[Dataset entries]
────────────────────
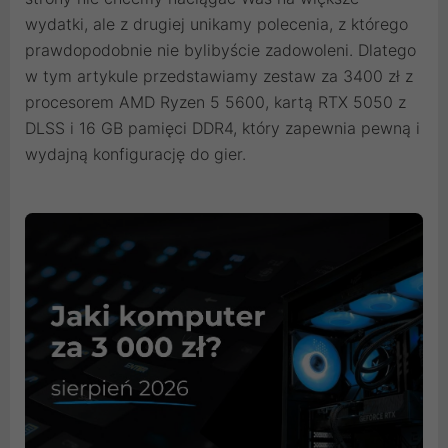
wydatki, ale z drugiej unikamy polecenia, z którego
prawdopodobnie nie bylibyście zadowoleni. Dlatego
w tym artykule przedstawiamy zestaw za 3400 zł z
procesorem AMD Ryzen 5 5600, kartą RTX 5050 z
DLSS i 16 GB pamięci DDR4, który zapewnia pewną i
wydajną konfigurację do gier.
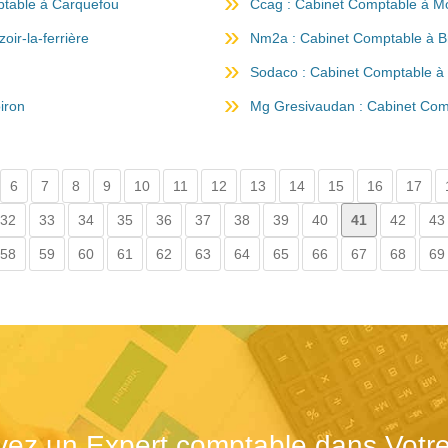
ptable à Carquefou
Ccag : Cabinet Comptable à M
ir-la-ferrière
Nm2a : Cabinet Comptable à B
Sodaco : Cabinet Comptable à 
iron
Mg Gresivaudan : Cabinet Com
6
7
8
9
10
11
12
13
14
15
16
17
32
33
34
35
36
37
38
39
40
41
42
43
58
59
60
61
62
63
64
65
66
67
68
69
vez un Expert comptable dans Votre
────────────────────
> **Aim of the task**: Extract every line of text from all the records above without changing anything, and leave the pictures out of your answer.

> **Expected output**:
wydatki, ale z drugiej unikamy polecenia, z którego
prawdopodobnie nie bylibyście zadowoleni. Dlatego
w tym artykule przedstawiamy zestaw za 3400 zł z
procesorem AMD Ryzen 5 5600, kartą RTX 5050 z
DLSS i 16 GB pamięci DDR4, który zapewnia pewną i
wydajną konfigurację do gier.
ptable à Carquefou
Ccag : Cabinet Comptable à M
ir-la-ferrière
Nm2a : Cabinet Comptable à B
Sodaco : Cabinet Comptable à 
iron
Mg Gresivaudan : Cabinet Com
6
7
8
9
10
11
12
13
14
15
16
17
32
33
34
35
36
37
38
39
40
41
42
43
58
59
60
61
62
63
64
65
66
67
68
69
vez un Expert comptable dans Votre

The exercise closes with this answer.